Text —
----------------

And then the ebook revenue Models. Ironically, some of the same models work for these. What we're finding the difference between the journal iterations of these two models with the book iterations are the price points for various reasons. Books cost more to publish and those that are native or scholar led, meaning they don't hold a legacy of gated content. Models, have an advantage over those transitioning to open access, and that they started off with lower publishing costs.

Example of programs that are established subscribe to open or they often seek conditional models as their model of choice or in MIT press Direct to Open COPIM’s opening the future was Central European University Press in Liverpool University Press and University of Michigan Press is Fund to Mission Open Access Monograph Program. And so examples that are collective crowdfunding or membership models include Lever Press, Punk and books and the LYRASIS Books Fund.

Slide 16

Slide 17

So I want to go a little bit and dive into the Open Access Community Investment Program as a case study for how one of these models is used. I'm going to give you kind of a background of how we came to this program in the emerging open access publishing space, the library community is often confronted with increasing opportunities to invest in open access publications.

And remember, the work I do isn't serving much of the library community. So libraries don't always have the sufficient information about all of the new programs that are emerging. They don't know how to evaluate them or make informed investment decisions relative and relevant to their institutional values, and it's preventing them from participating and funding them. In addition, libraries are also faced with the administrative hurdles of having to deal with a multitude of different individual procurement processes.

And this problem is not unique to open access publishing. However, in the context of publishing, having to set up and maintain individual procurement processes for every single publication transition to open access is not sustainable. So in 2019, I found that there were many others exploring these problems and began talking to one community in particular. It called the Transitioning Society Publications to open access or to play.

----------------

Data provided —
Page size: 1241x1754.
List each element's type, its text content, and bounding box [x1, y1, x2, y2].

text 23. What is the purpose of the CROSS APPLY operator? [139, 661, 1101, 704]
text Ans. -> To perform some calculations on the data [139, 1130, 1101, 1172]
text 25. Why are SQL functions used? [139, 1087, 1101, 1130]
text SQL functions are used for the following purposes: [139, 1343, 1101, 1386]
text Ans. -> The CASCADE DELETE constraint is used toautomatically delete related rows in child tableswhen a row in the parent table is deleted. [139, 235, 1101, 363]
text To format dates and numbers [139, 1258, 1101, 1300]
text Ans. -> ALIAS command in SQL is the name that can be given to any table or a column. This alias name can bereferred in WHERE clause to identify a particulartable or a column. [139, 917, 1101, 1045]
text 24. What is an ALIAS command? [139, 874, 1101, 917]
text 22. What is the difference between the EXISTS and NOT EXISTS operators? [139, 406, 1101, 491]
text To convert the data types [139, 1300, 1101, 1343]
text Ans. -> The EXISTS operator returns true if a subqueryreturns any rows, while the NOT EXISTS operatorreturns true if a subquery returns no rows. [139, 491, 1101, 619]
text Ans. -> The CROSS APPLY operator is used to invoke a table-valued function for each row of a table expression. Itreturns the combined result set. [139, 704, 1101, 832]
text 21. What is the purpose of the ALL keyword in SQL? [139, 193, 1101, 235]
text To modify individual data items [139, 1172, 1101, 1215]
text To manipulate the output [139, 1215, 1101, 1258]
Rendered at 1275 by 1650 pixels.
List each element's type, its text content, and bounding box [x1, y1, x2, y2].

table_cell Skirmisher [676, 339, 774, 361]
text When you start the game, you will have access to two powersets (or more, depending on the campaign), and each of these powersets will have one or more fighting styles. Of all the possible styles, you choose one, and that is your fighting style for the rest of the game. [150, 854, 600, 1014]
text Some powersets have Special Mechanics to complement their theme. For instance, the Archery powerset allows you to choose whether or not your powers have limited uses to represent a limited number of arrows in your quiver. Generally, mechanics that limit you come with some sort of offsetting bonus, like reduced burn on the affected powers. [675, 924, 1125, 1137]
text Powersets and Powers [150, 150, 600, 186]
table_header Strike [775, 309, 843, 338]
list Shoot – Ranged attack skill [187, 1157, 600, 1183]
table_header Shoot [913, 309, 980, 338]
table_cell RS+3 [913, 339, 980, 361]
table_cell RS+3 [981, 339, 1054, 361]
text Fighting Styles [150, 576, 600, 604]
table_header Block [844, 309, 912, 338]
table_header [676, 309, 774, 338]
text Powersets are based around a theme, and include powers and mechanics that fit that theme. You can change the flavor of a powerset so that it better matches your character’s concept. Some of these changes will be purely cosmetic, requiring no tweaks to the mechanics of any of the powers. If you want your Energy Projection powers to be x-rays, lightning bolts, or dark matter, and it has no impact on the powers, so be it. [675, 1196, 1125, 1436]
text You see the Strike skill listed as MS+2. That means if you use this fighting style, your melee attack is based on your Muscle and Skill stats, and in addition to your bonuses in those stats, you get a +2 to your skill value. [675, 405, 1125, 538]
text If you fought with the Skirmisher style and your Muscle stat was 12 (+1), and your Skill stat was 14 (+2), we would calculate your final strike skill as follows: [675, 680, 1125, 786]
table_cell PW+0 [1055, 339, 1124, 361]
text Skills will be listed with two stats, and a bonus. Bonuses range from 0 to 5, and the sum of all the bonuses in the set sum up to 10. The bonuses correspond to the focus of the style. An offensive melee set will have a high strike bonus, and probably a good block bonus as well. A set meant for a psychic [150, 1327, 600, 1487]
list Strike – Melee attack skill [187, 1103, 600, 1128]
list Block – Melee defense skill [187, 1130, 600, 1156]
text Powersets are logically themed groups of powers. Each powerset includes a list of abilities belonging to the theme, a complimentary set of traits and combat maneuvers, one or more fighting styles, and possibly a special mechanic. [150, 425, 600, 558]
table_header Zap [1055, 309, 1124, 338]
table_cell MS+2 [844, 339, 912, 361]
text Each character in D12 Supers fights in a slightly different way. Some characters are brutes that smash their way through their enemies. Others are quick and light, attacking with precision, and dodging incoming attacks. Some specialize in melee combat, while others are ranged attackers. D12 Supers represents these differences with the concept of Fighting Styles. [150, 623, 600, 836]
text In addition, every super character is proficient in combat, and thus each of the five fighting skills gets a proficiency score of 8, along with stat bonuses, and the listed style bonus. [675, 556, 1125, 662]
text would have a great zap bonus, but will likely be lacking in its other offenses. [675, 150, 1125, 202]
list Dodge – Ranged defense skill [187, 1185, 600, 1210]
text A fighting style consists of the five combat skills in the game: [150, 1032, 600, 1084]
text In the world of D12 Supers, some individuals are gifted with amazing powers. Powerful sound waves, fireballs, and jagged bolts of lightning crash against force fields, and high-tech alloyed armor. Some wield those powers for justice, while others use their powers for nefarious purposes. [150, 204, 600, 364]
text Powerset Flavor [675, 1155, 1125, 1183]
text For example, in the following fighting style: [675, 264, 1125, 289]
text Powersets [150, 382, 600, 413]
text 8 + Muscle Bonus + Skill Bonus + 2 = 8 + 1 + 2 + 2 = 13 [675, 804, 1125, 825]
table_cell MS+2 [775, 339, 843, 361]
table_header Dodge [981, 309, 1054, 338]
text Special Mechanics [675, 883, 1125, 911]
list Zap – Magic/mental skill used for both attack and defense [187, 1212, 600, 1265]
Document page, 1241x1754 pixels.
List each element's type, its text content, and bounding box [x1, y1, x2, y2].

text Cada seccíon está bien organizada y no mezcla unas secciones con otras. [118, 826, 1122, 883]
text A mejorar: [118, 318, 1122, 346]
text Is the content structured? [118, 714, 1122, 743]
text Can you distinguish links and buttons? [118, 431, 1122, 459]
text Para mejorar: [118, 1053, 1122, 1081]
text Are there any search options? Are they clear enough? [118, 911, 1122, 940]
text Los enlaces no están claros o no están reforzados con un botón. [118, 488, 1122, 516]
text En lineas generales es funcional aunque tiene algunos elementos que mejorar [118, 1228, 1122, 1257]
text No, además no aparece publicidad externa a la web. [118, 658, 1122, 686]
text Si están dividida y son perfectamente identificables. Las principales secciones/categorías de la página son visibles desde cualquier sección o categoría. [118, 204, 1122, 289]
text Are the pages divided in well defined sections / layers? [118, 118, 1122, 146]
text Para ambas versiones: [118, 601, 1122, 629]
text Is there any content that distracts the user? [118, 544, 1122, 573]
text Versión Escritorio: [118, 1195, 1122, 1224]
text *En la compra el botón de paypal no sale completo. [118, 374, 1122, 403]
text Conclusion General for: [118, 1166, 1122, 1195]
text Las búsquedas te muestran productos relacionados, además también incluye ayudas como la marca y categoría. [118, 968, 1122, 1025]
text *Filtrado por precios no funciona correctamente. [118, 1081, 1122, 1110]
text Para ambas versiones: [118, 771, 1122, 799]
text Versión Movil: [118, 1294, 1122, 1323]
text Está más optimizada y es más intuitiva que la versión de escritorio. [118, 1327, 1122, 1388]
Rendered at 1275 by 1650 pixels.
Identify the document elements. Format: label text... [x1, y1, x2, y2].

----------------

Requests —
1: Name every publisher mentioned in the open access talk whose name includes the word "Press."
2: According to the open access talk, in what year did the speaker find many others exploring these problems?
3: Pick up the open access talk after its final sentence and carry it forward.

Task-by-task outputs —
1: MIT Press, Central European University Press, Liverpool University Press, University of Michigan Press, Lever Press

2: 2019

3:
And we began holding joint consultations in 2020 with library publishers and university presses to explore how to address many of these problems. We learned in those conversations that the library, publisher and university press community was struggling to find sustainable funding for diamond journals. And Diamond just means that it's free to read and free to publish. And these problems, free for especially diamond journals, is common.

The recent Diamond Journal study performed by Coalition S and Science Europe, reveals that diamond journals are very numerous, relatively small, often published by small university based publishers and largely dependent on volunteer labor. Only 40% of the time in journals reported breaking even. Almost one third of journals reported not knowing their financial status was over one third of those reporting, but both university owned journals and university presses.

Slide 18

So overall, the survey indicated that funding beyond in-kind contributions must be considered vital to ensure strong and healthy diamond journals. And so, as our discussions evolved, a vision for a community driven framework to match funders, and particularly from the library community with diamond journals, emerged. And this vision was based on three goals. The first was to provide potential funders with useful information or criteria about the publications and publishers to make informed funding choices. The second goal was to provide a place to bring everyone together to escape the one off investment administration and procurement woes. And the third goal was to facilitate coordination through outreach strategies and support to investors to establish a truly community driven environment.

Slide 19

We built upon these three goals and developed a community driven single entry point that allows multiple stakeholders to evaluate and fund open access content initiatives, particularly diamond journals, and we call it the Open Access Community Investment Program or Ownership LYRASIS.

O.A.C.P.O launched a pilot in 2020. We collectively developed criteria that publishers have an opportunity to respond to and support criteria driven decision making by the potential investor. We found two way diamond journals to participate and that the web page for each journal on the lyricist website and these web pages included a brief description of the journal, a link to the journals, completed criteria form, and then the funding goal as well as how much funding has been raised and the recommended pledge amount.

The pages also make transparent who has committed support and then this was done and a lot of partnership with with some people that I always want to give a call out to, which is Catherine Mitchell, E Scholarship and Rob Dilworth and Eric Staid at Duke University Press, who provided the journals for that pilot, and then the folks at TSPOA, Rachel Sandberg from UC Berkeley and Curtis Brundy at Iowa State. I could not have done this without them.

Slide 20

So here's a glimpse of some of the criteria established for OACIP. There's a link there that link will take you to the form. When you get the slides, you can go and check it out. The criteria seeks to ask the right questions of publishers and to have publishers provide those answers to potential investors.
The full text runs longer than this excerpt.